*** Begin section ***
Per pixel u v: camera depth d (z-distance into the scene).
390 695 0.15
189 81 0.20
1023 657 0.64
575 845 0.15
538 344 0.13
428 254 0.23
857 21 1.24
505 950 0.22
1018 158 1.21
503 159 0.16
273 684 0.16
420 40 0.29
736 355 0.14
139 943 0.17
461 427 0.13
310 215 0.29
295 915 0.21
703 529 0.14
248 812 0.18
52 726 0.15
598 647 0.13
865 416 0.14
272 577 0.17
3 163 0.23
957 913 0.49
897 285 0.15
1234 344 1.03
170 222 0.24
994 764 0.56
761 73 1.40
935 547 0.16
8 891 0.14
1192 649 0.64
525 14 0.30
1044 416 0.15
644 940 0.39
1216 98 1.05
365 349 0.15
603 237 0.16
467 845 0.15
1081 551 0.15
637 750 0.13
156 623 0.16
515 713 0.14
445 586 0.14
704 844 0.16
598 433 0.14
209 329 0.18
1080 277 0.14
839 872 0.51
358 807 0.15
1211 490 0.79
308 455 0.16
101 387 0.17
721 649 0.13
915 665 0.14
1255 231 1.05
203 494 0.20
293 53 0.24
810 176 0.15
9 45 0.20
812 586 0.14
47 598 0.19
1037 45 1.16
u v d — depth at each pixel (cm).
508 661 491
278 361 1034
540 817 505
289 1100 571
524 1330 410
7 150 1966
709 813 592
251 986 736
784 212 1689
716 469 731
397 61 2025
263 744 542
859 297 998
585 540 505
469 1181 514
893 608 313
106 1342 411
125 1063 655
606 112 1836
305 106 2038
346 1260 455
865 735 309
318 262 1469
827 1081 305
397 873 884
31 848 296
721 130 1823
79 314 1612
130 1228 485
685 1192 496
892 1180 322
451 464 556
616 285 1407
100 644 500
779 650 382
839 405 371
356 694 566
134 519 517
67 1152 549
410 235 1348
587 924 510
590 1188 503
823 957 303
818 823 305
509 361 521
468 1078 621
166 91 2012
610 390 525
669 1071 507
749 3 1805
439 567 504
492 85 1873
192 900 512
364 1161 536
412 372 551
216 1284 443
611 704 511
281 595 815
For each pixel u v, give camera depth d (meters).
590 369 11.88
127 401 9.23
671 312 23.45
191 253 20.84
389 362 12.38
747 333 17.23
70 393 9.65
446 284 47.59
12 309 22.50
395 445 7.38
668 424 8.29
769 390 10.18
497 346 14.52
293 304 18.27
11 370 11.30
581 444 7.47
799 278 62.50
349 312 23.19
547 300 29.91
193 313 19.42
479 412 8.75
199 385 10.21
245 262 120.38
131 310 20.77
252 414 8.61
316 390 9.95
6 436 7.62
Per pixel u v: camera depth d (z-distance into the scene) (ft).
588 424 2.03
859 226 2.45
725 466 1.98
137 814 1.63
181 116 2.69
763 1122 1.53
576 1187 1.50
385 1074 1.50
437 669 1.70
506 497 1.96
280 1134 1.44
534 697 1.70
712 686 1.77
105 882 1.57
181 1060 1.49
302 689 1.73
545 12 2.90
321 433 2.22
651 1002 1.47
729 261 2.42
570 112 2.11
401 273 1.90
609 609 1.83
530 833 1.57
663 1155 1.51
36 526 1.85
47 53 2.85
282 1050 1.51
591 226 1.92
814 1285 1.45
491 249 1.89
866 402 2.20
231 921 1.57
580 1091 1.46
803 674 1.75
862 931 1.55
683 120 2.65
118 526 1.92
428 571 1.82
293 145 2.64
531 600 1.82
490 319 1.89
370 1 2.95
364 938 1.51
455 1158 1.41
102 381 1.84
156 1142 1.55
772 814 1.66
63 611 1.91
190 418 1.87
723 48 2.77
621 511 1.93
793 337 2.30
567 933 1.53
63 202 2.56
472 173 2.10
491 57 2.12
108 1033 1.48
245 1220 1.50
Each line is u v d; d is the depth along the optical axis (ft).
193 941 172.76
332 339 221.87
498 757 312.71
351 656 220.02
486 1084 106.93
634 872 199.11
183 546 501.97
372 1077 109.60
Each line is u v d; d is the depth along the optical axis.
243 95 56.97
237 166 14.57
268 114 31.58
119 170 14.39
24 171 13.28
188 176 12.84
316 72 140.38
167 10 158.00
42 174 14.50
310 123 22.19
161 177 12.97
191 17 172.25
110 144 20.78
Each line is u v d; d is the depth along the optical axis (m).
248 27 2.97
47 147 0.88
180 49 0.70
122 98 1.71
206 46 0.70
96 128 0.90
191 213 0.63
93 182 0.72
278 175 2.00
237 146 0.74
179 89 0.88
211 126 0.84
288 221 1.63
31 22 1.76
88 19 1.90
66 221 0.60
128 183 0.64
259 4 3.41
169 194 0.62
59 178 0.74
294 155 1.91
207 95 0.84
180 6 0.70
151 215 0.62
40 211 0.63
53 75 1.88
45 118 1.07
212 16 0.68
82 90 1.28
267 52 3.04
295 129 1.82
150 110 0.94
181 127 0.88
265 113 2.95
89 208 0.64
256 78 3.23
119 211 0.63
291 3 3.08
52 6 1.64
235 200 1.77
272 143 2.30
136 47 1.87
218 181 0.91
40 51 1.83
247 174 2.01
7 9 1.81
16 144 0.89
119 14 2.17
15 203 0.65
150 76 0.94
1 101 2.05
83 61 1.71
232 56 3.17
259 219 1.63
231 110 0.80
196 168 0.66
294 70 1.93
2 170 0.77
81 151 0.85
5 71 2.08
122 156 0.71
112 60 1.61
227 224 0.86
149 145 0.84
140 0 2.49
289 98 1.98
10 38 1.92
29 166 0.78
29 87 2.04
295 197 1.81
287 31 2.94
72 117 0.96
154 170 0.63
*** End section ***
Which lines of the data hold the string "distance"? Return each of them.

Per pixel u v: camera depth d (z-distance into the scene).
Per pixel u v: camera depth d (z-distance into the scene) (ft).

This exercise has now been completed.